The present application relates to the technical field of artificial intelligence, and provided therein are an auto-encoder-based data anomaly identification method and apparatus, a computer device, and a storage medium. The method comprises: receiving an inputted time sequence to be detected; performing, on the basis of the time sequence and according to a preset rule, integration training on a specified quantity of pre-generated and sparsely connected auto-encoders so as to generate a corresponding auto-encoder integrated framework; calculating, by means of the auto-encoder integrated framework, an abnormal score value corresponding to each vector comprised in the time sequence; and identifying, according to the abnormal score value, whether an abnormal data value is present in the time sequence. By means of the present application, it can be accurately identified whether an abnormal data value is present in a time sequence, thus effectively improving the accuracy of identifying abnormal data values in time sequences. The present application further relates to the field of blockchains, and the auto-encoder integrated framework can be stored in a blockchain.

Description

基于自编码器的数据异常识别方法、装置和计算机设备Data anomaly identification method, device and computer equipment based on autoencoder
本申请要求于2020年11月09日提交中国专利局、申请号为202011242143.5,发明名称为“基于自编码器的数据异常识别方法、装置和计算机设备”的中国专利申请的优先权,其全部内容通过引用结合在本申请中。This application claims the priority of the Chinese patent application filed on November 09, 2020 with the application number 202011242143.5 and the title of the invention is "Auto-encoder-based data anomaly identification method, device and computer equipment", the entire content of which is Incorporated herein by reference.
技术领域technical field
本申请涉及人工智能技术领域,具体涉及一种基于自编码器的数据异常识别方法、装置和计算机设备。The present application relates to the technical field of artificial intelligence, and in particular to a method, device and computer equipment for identifying data anomalies based on an autoencoder.
背景技术Background technique
伴随着大数据时代的到来,云计算、物联网等各种新兴的主题应运而生,其中,从海量数据中挖掘出人们最终需要的潜在数据变得越来越重要。传统的数据挖掘主要关注的是内含大量数据的数据模型,而对异常数据的检测关注较少。其实,分析和挖掘有用的数据固然重要,但出现重要数据偏差的异常值中也包含大量有用的信息,可以对数据造成影响,使数据变得畸形,从而无法得到正确的结果,因此对于异常数据的检测同样也不可忽略。With the advent of the era of big data, various emerging topics such as cloud computing and the Internet of Things have emerged. Among them, mining the potential data that people ultimately need from massive data has become more and more important. Traditional data mining mainly focuses on the data model containing a large amount of data, and pays less attention to the detection of abnormal data. In fact, it is important to analyze and mine useful data, but outliers with important data deviations also contain a lot of useful information, which can affect the data and make the data deformed, so that correct results cannot be obtained. Therefore, for abnormal data detection cannot be ignored either.

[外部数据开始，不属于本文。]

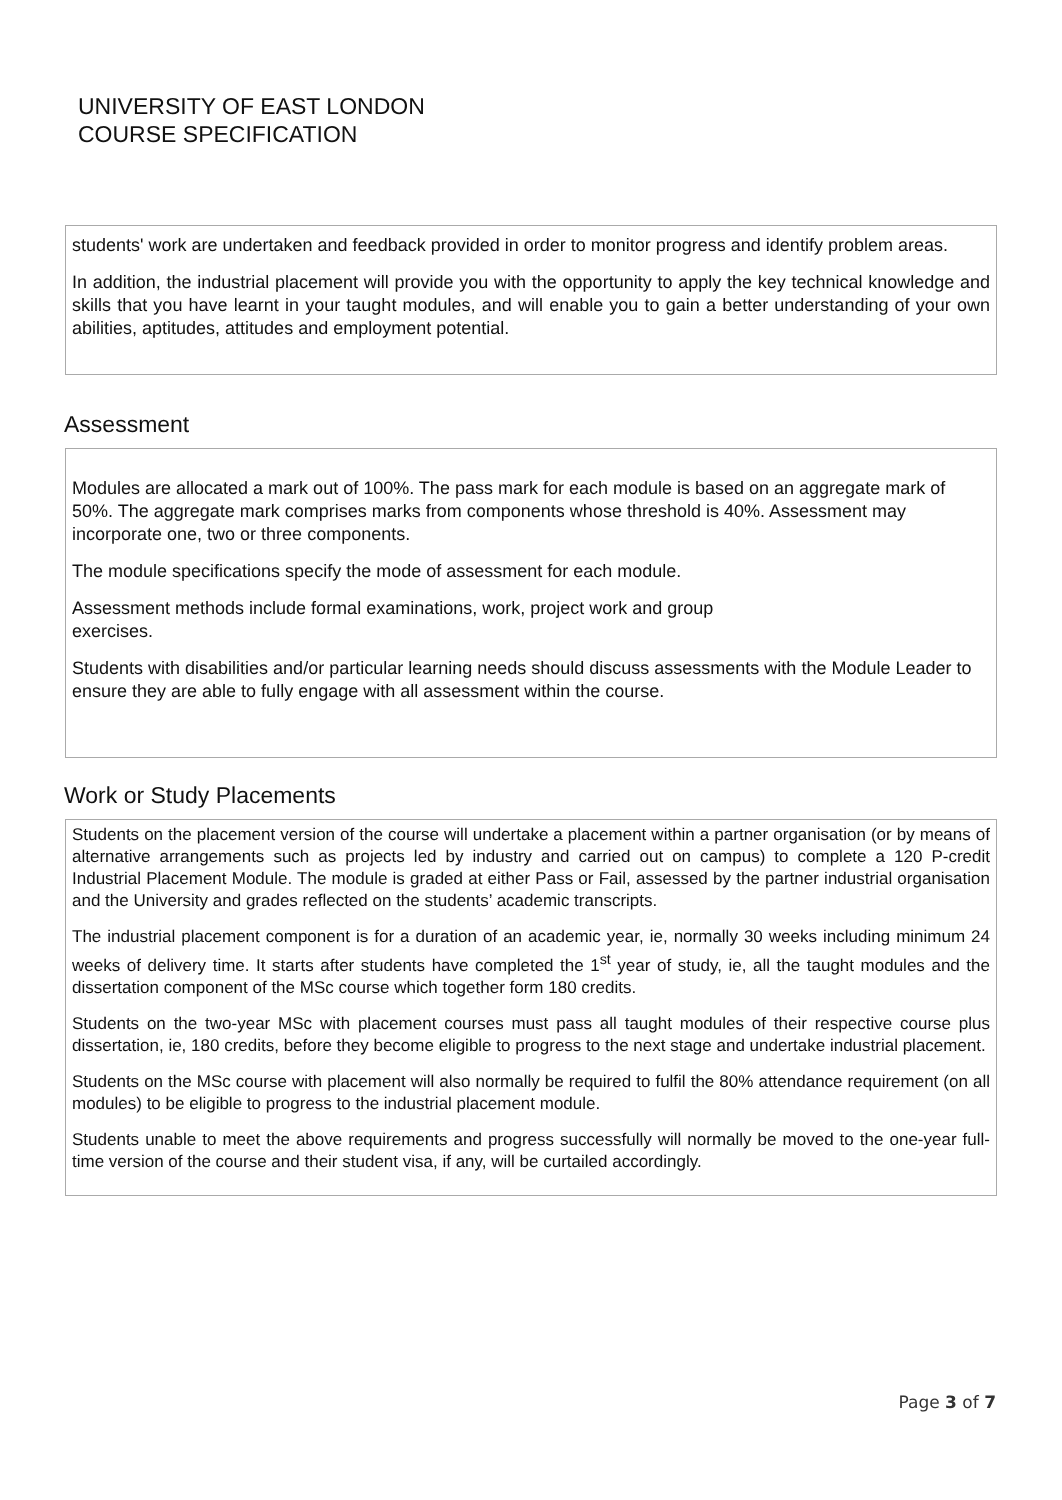UNIVERSITY OF EAST LONDON
COURSE SPECIFICATION
students' work are undertaken and feedback provided in order to monitor progress and identify problem areas.
In addition, the industrial placement will provide you with the opportunity to apply the key technical knowledge and skills that you have learnt in your taught modules, and will enable you to gain a better understanding of your own abilities, aptitudes, attitudes and employment potential.
Assessment
Modules are allocated a mark out of 100%. The pass mark for each module is based on an aggregate mark of 50%. The aggregate mark comprises marks from components whose threshold is 40%. Assessment may incorporate one, two or three components.
The module specifications specify the mode of assessment for each module.
Assessment methods include formal examinations, work, project work and group
exercises.
Students with disabilities and/or particular learning needs should discuss assessments with the Module Leader to ensure they are able to fully engage with all assessment within the course.
Work or Study Placements
Students on the placement version of the course will undertake a placement within a partner organisation (or by means of alternative arrangements such as projects led by industry and carried out on campus) to complete a 120 P-credit Industrial Placement Module. The module is graded at either Pass or Fail, assessed by the partner industrial organisation and the University and grades reflected on the students’ academic transcripts.
The industrial placement component is for a duration of an academic year, ie, normally 30 weeks including minimum 24 weeks of delivery time. It starts after students have completed the 1<sup>st</sup> year of study, ie, all the taught modules and the dissertation component of the MSc course which together form 180 credits.
Students on the two-year MSc with placement courses must pass all taught modules of their respective course plus dissertation, ie, 180 credits, before they become eligible to progress to the next stage and undertake industrial placement.
Students on the MSc course with placement will also normally be required to fulfil the 80% attendance requirement (on all modules) to be eligible to progress to the industrial placement module.
Students unable to meet the above requirements and progress successfully will normally be moved to the one-year full-time version of the course and their student visa, if any, will be curtailed accordingly.
Page 3 of 7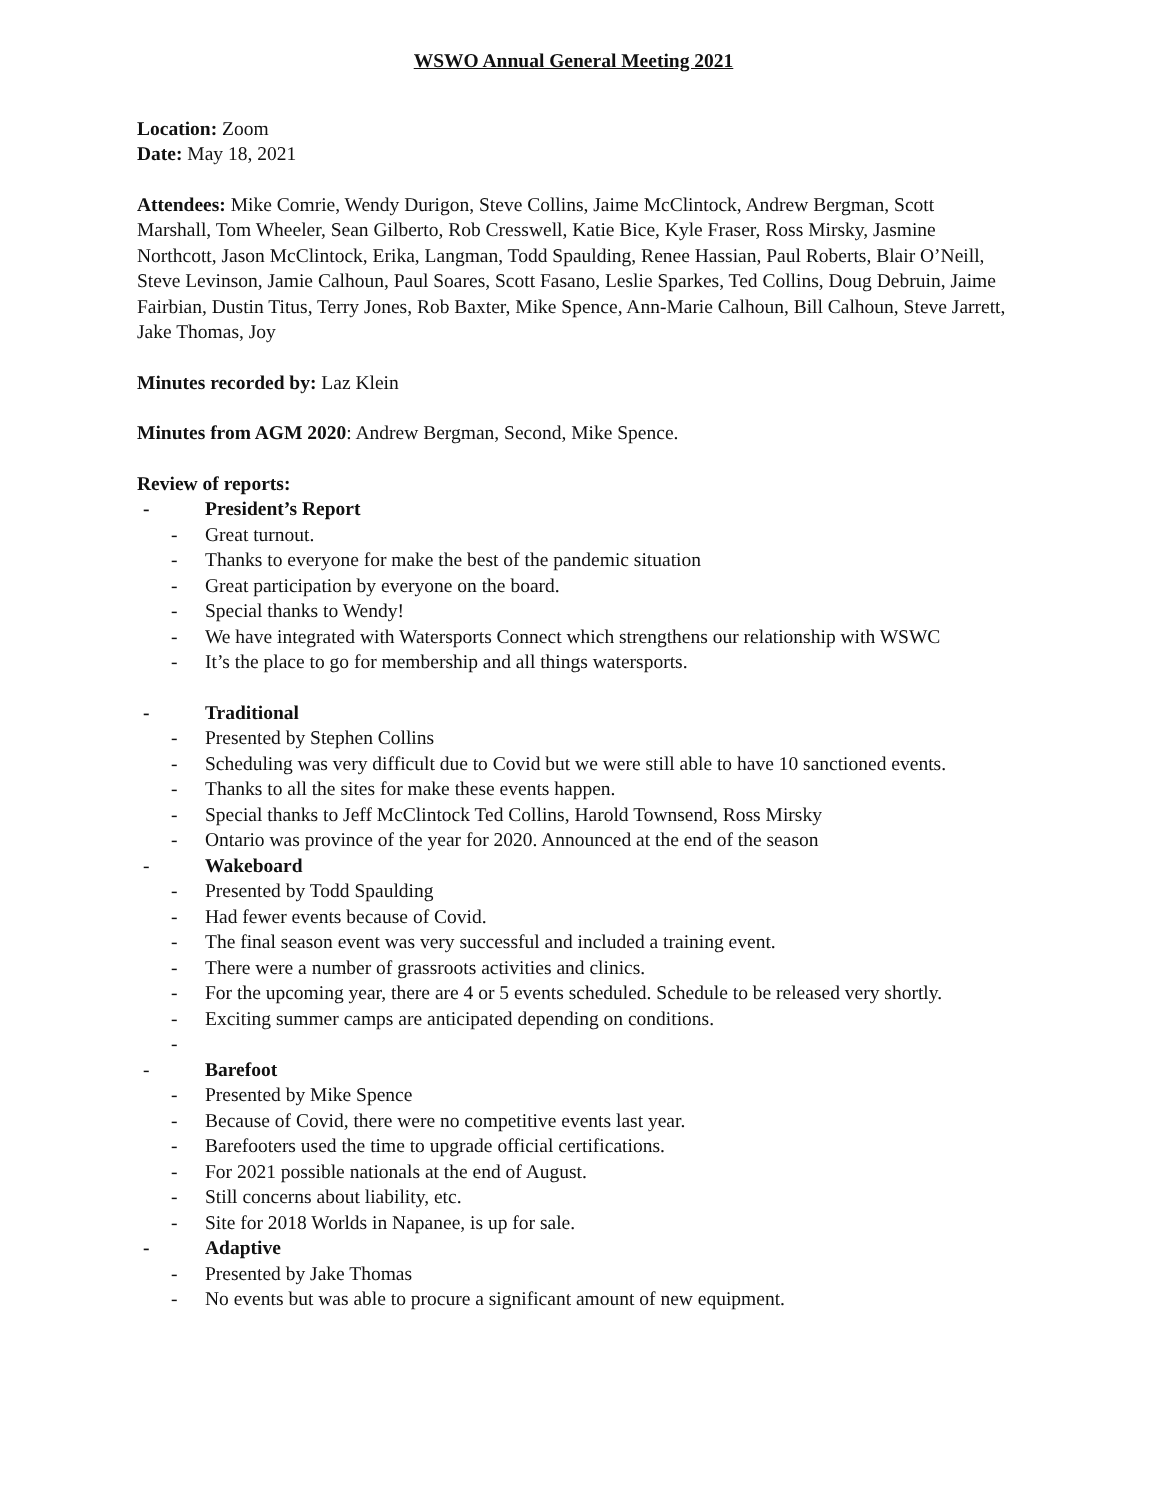WSWO Annual General Meeting 2021
Location: Zoom
Date: May 18, 2021
Attendees: Mike Comrie, Wendy Durigon, Steve Collins, Jaime McClintock, Andrew Bergman, Scott Marshall, Tom Wheeler, Sean Gilberto, Rob Cresswell, Katie Bice, Kyle Fraser, Ross Mirsky, Jasmine Northcott, Jason McClintock, Erika, Langman, Todd Spaulding, Renee Hassian, Paul Roberts, Blair O’Neill, Steve Levinson, Jamie Calhoun, Paul Soares, Scott Fasano, Leslie Sparkes, Ted Collins, Doug Debruin, Jaime Fairbian, Dustin Titus, Terry Jones, Rob Baxter, Mike Spence, Ann-Marie Calhoun, Bill Calhoun, Steve Jarrett, Jake Thomas, Joy
Minutes recorded by: Laz Klein
Minutes from AGM 2020: Andrew Bergman, Second, Mike Spence.
Review of reports:
- President’s Report
- Great turnout.
- Thanks to everyone for make the best of the pandemic situation
- Great participation by everyone on the board.
- Special thanks to Wendy!
- We have integrated with Watersports Connect which strengthens our relationship with WSWC
- It’s the place to go for membership and all things watersports.
- Traditional
- Presented by Stephen Collins
- Scheduling was very difficult due to Covid but we were still able to have 10 sanctioned events.
- Thanks to all the sites for make these events happen.
- Special thanks to Jeff McClintock Ted Collins, Harold Townsend, Ross Mirsky
- Ontario was province of the year for 2020. Announced at the end of the season
- Wakeboard
- Presented by Todd Spaulding
- Had fewer events because of Covid.
- The final season event was very successful and included a training event.
- There were a number of grassroots activities and clinics.
- For the upcoming year, there are 4 or 5 events scheduled. Schedule to be released very shortly.
- Exciting summer camps are anticipated depending on conditions.
-
- Barefoot
- Presented by Mike Spence
- Because of Covid, there were no competitive events last year.
- Barefooters used the time to upgrade official certifications.
- For 2021 possible nationals at the end of August.
- Still concerns about liability, etc.
- Site for 2018 Worlds in Napanee, is up for sale.
- Adaptive
- Presented by Jake Thomas
- No events but was able to procure a significant amount of new equipment.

现有技术中,目前的异常检测方法大多建立在统计学的基础上,主要包括基于偏离的方法、基于指定推荐分数值分布的方法、基于距离的方法和基于密度的方法等,但发明人意识到,这些类型的方法需要事先知道数据的分布,此外,基于统计的异常检测算法大多只适合于挖掘单变量的数值型数据,对于时间序列数据并不适用,如果直接应用于时间序列数据上效果会不太理想,且对于异常数据的识别准确性低。In the prior art, most of the current anomaly detection methods are based on statistics, mainly including deviation-based methods, methods based on the distribution of specified recommendation scores, distance-based methods and density-based methods, etc. However, these types of methods need to know the distribution of the data in advance. In addition, most of the statistical-based anomaly detection algorithms are only suitable for mining univariate numerical data, and are not suitable for time series data. If the effect is directly applied to time series data It is not ideal, and the recognition accuracy of abnormal data is low.
技术问题technical problem
本申请的主要目的为提供一种基于自编码器的数据异常识别方法、装置、计算机设备和存储介质,旨在解决现有的异常检测方法的对于时间序列数据并不适用,如果直接应用于时间序列数据上效果会不太理想,且对于异常数据的识别准确性低的技术问题。The main purpose of this application is to provide an autoencoder-based data anomaly identification method, device, computer equipment and storage medium, aiming to solve the problem that the existing anomaly detection method is not applicable to time series data, if it is directly applied to time The effect on sequence data is not ideal, and the recognition accuracy of abnormal data is low.
技术解决方案technical solutions
本申请提出一种基于自编码器的数据异常识别方法,所述方法包括步骤:The present application proposes a method for identifying data anomalies based on an autoencoder, the method comprising the steps of:
接收输入的待检测的时间序列;Receive the input time series to be detected;
基于所述时间序列,按照预设规则对预生成的指定数量的稀疏连接的自编码器进行集成训练处理,生成对应的自编码器集成框架,其中,所述稀疏连接的自编码器是通过分别对指定数量的基于循环神经网络的自编码器进行单元连接删除处理后生成的;Based on the time series, an integrated training process is performed on a pre-generated specified number of sparsely connected autoencoders according to preset rules, and a corresponding autoencoder integration framework is generated, wherein the sparsely connected autoencoders are obtained by separately Generated after the specified number of cyclic neural network-based autoencoders are processed by unit connection deletion;
通过所述自编码器集成框架计算出所述时间序列中包含的每一个向量所对应的异常分数值;Calculate the abnormal score value corresponding to each vector included in the time series through the autoencoder integration framework;
根据所述异常分数值,识别出所述时间序列中是否存在异常数据值。According to the abnormal score value, it is identified whether there is abnormal data value in the time series.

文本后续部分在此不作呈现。